Task instructions: Would you copy out the following entries exactly, without any of the pictures?

--- START ---

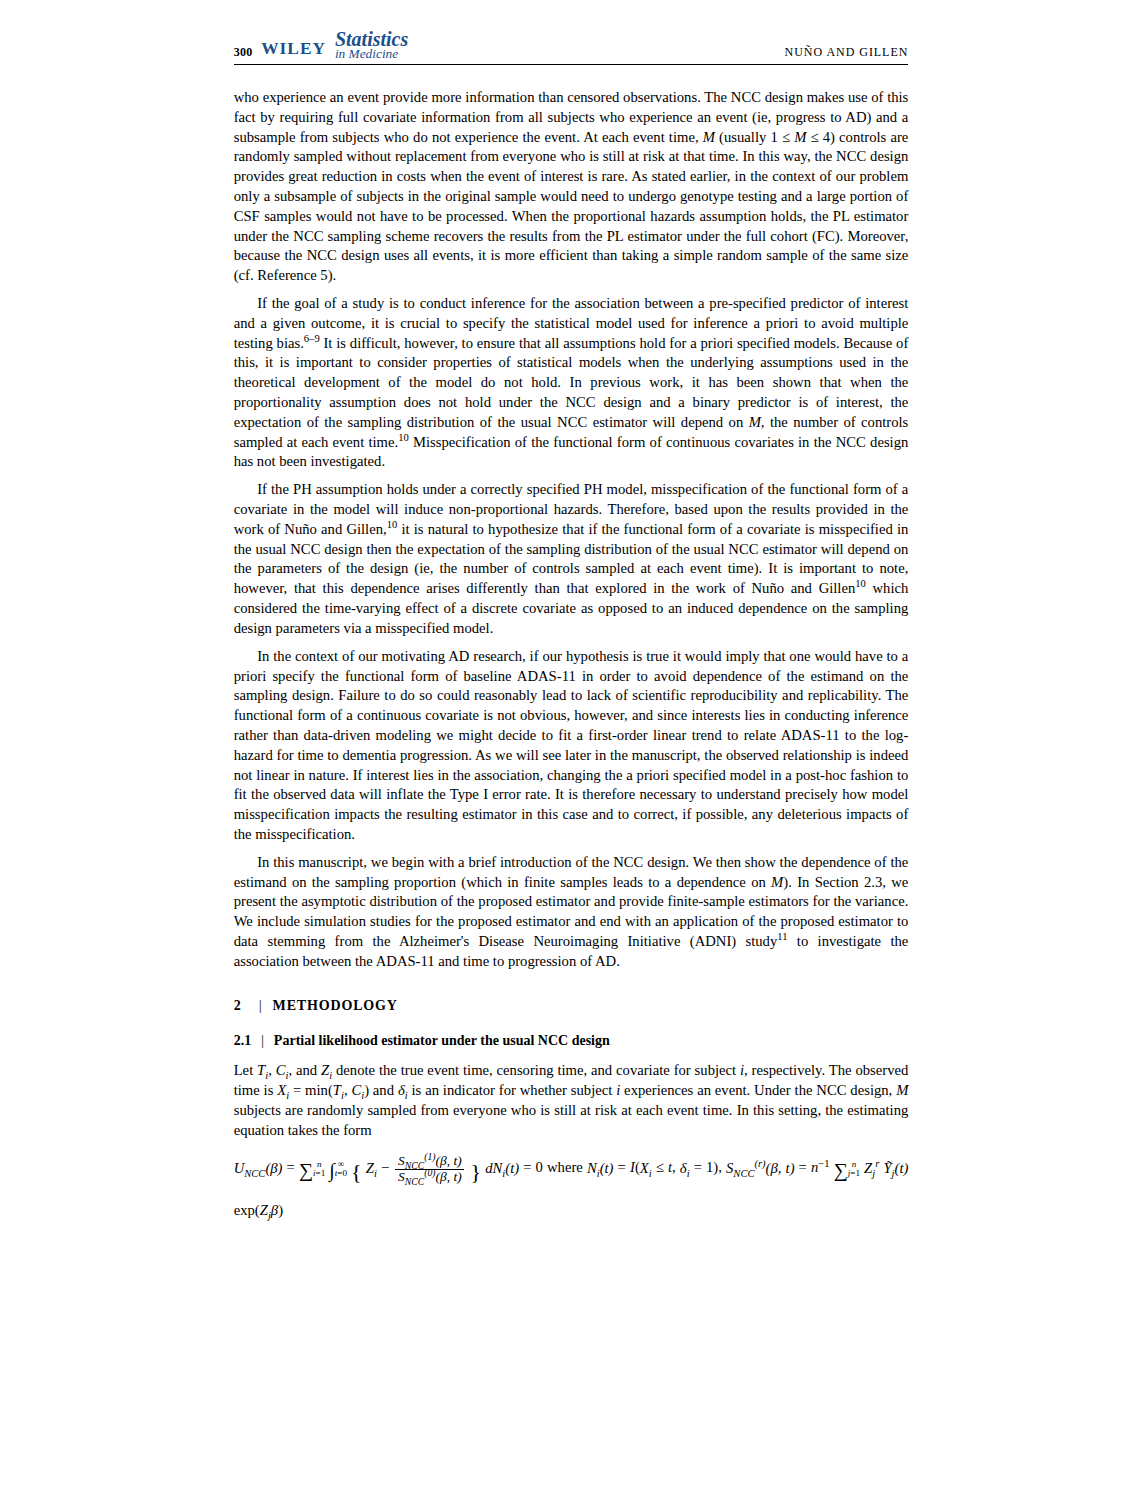300 WILEY Statistics in Medicine
Nuño and Gillen
who experience an event provide more information than censored observations. The NCC design makes use of this fact by requiring full covariate information from all subjects who experience an event (ie, progress to AD) and a subsample from subjects who do not experience the event. At each event time, M (usually 1 ≤ M ≤ 4) controls are randomly sampled without replacement from everyone who is still at risk at that time. In this way, the NCC design provides great reduction in costs when the event of interest is rare. As stated earlier, in the context of our problem only a subsample of subjects in the original sample would need to undergo genotype testing and a large portion of CSF samples would not have to be processed. When the proportional hazards assumption holds, the PL estimator under the NCC sampling scheme recovers the results from the PL estimator under the full cohort (FC). Moreover, because the NCC design uses all events, it is more efficient than taking a simple random sample of the same size (cf. Reference 5).
If the goal of a study is to conduct inference for the association between a pre-specified predictor of interest and a given outcome, it is crucial to specify the statistical model used for inference a priori to avoid multiple testing bias.6–9 It is difficult, however, to ensure that all assumptions hold for a priori specified models. Because of this, it is important to consider properties of statistical models when the underlying assumptions used in the theoretical development of the model do not hold. In previous work, it has been shown that when the proportionality assumption does not hold under the NCC design and a binary predictor is of interest, the expectation of the sampling distribution of the usual NCC estimator will depend on M, the number of controls sampled at each event time.10 Misspecification of the functional form of continuous covariates in the NCC design has not been investigated.
If the PH assumption holds under a correctly specified PH model, misspecification of the functional form of a covariate in the model will induce non-proportional hazards. Therefore, based upon the results provided in the work of Nuño and Gillen,10 it is natural to hypothesize that if the functional form of a covariate is misspecified in the usual NCC design then the expectation of the sampling distribution of the usual NCC estimator will depend on the parameters of the design (ie, the number of controls sampled at each event time). It is important to note, however, that this dependence arises differently than that explored in the work of Nuño and Gillen10 which considered the time-varying effect of a discrete covariate as opposed to an induced dependence on the sampling design parameters via a misspecified model.
In the context of our motivating AD research, if our hypothesis is true it would imply that one would have to a priori specify the functional form of baseline ADAS-11 in order to avoid dependence of the estimand on the sampling design. Failure to do so could reasonably lead to lack of scientific reproducibility and replicability. The functional form of a continuous covariate is not obvious, however, and since interests lies in conducting inference rather than data-driven modeling we might decide to fit a first-order linear trend to relate ADAS-11 to the log-hazard for time to dementia progression. As we will see later in the manuscript, the observed relationship is indeed not linear in nature. If interest lies in the association, changing the a priori specified model in a post-hoc fashion to fit the observed data will inflate the Type I error rate. It is therefore necessary to understand precisely how model misspecification impacts the resulting estimator in this case and to correct, if possible, any deleterious impacts of the misspecification.
In this manuscript, we begin with a brief introduction of the NCC design. We then show the dependence of the estimand on the sampling proportion (which in finite samples leads to a dependence on M). In Section 2.3, we present the asymptotic distribution of the proposed estimator and provide finite-sample estimators for the variance. We include simulation studies for the proposed estimator and end with an application of the proposed estimator to data stemming from the Alzheimer's Disease Neuroimaging Initiative (ADNI) study11 to investigate the association between the ADAS-11 and time to progression of AD.
2|METHODOLOGY
2.1|Partial likelihood estimator under the usual NCC design
Let Ti, Ci, and Zi denote the true event time, censoring time, and covariate for subject i, respectively. The observed time is Xi = min(Ti, Ci) and δi is an indicator for whether subject i experiences an event. Under the NCC design, M subjects are randomly sampled from everyone who is still at risk at each event time. In this setting, the estimating equation takes the form
UNCC(β) = ∑ni=1 ∫∞t=0 { Zi − SNCC(1)(β, t) SNCC(0)(β, t) } dNi(t) = 0 where Ni(t) = I(Xi ≤ t, δi = 1), SNCC(r)(β, t) = n−1 ∑nj=1 Zjr Ỹj(t) exp(Zjβ)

--- END ---

Task solution:
300 WILEY Statistics in Medicine
Nuño and Gillen
who experience an event provide more information than censored observations. The NCC design makes use of this fact by requiring full covariate information from all subjects who experience an event (ie, progress to AD) and a subsample from subjects who do not experience the event. At each event time, M (usually 1 ≤ M ≤ 4) controls are randomly sampled without replacement from everyone who is still at risk at that time. In this way, the NCC design provides great reduction in costs when the event of interest is rare. As stated earlier, in the context of our problem only a subsample of subjects in the original sample would need to undergo genotype testing and a large portion of CSF samples would not have to be processed. When the proportional hazards assumption holds, the PL estimator under the NCC sampling scheme recovers the results from the PL estimator under the full cohort (FC). Moreover, because the NCC design uses all events, it is more efficient than taking a simple random sample of the same size (cf. Reference 5).
If the goal of a study is to conduct inference for the association between a pre-specified predictor of interest and a given outcome, it is crucial to specify the statistical model used for inference a priori to avoid multiple testing bias.6–9 It is difficult, however, to ensure that all assumptions hold for a priori specified models. Because of this, it is important to consider properties of statistical models when the underlying assumptions used in the theoretical development of the model do not hold. In previous work, it has been shown that when the proportionality assumption does not hold under the NCC design and a binary predictor is of interest, the expectation of the sampling distribution of the usual NCC estimator will depend on M, the number of controls sampled at each event time.10 Misspecification of the functional form of continuous covariates in the NCC design has not been investigated.
If the PH assumption holds under a correctly specified PH model, misspecification of the functional form of a covariate in the model will induce non-proportional hazards. Therefore, based upon the results provided in the work of Nuño and Gillen,10 it is natural to hypothesize that if the functional form of a covariate is misspecified in the usual NCC design then the expectation of the sampling distribution of the usual NCC estimator will depend on the parameters of the design (ie, the number of controls sampled at each event time). It is important to note, however, that this dependence arises differently than that explored in the work of Nuño and Gillen10 which considered the time-varying effect of a discrete covariate as opposed to an induced dependence on the sampling design parameters via a misspecified model.
In the context of our motivating AD research, if our hypothesis is true it would imply that one would have to a priori specify the functional form of baseline ADAS-11 in order to avoid dependence of the estimand on the sampling design. Failure to do so could reasonably lead to lack of scientific reproducibility and replicability. The functional form of a continuous covariate is not obvious, however, and since interests lies in conducting inference rather than data-driven modeling we might decide to fit a first-order linear trend to relate ADAS-11 to the log-hazard for time to dementia progression. As we will see later in the manuscript, the observed relationship is indeed not linear in nature. If interest lies in the association, changing the a priori specified model in a post-hoc fashion to fit the observed data will inflate the Type I error rate. It is therefore necessary to understand precisely how model misspecification impacts the resulting estimator in this case and to correct, if possible, any deleterious impacts of the misspecification.
In this manuscript, we begin with a brief introduction of the NCC design. We then show the dependence of the estimand on the sampling proportion (which in finite samples leads to a dependence on M). In Section 2.3, we present the asymptotic distribution of the proposed estimator and provide finite-sample estimators for the variance. We include simulation studies for the proposed estimator and end with an application of the proposed estimator to data stemming from the Alzheimer's Disease Neuroimaging Initiative (ADNI) study11 to investigate the association between the ADAS-11 and time to progression of AD.
2|METHODOLOGY
2.1|Partial likelihood estimator under the usual NCC design
Let Ti, Ci, and Zi denote the true event time, censoring time, and covariate for subject i, respectively. The observed time is Xi = min(Ti, Ci) and δi is an indicator for whether subject i experiences an event. Under the NCC design, M subjects are randomly sampled from everyone who is still at risk at each event time. In this setting, the estimating equation takes the form
UNCC(β) = ∑ni=1 ∫∞t=0 { Zi − SNCC(1)(β, t) SNCC(0)(β, t) } dNi(t) = 0 where Ni(t) = I(Xi ≤ t, δi = 1), SNCC(r)(β, t) = n−1 ∑nj=1 Zjr Ỹj(t) exp(Zjβ)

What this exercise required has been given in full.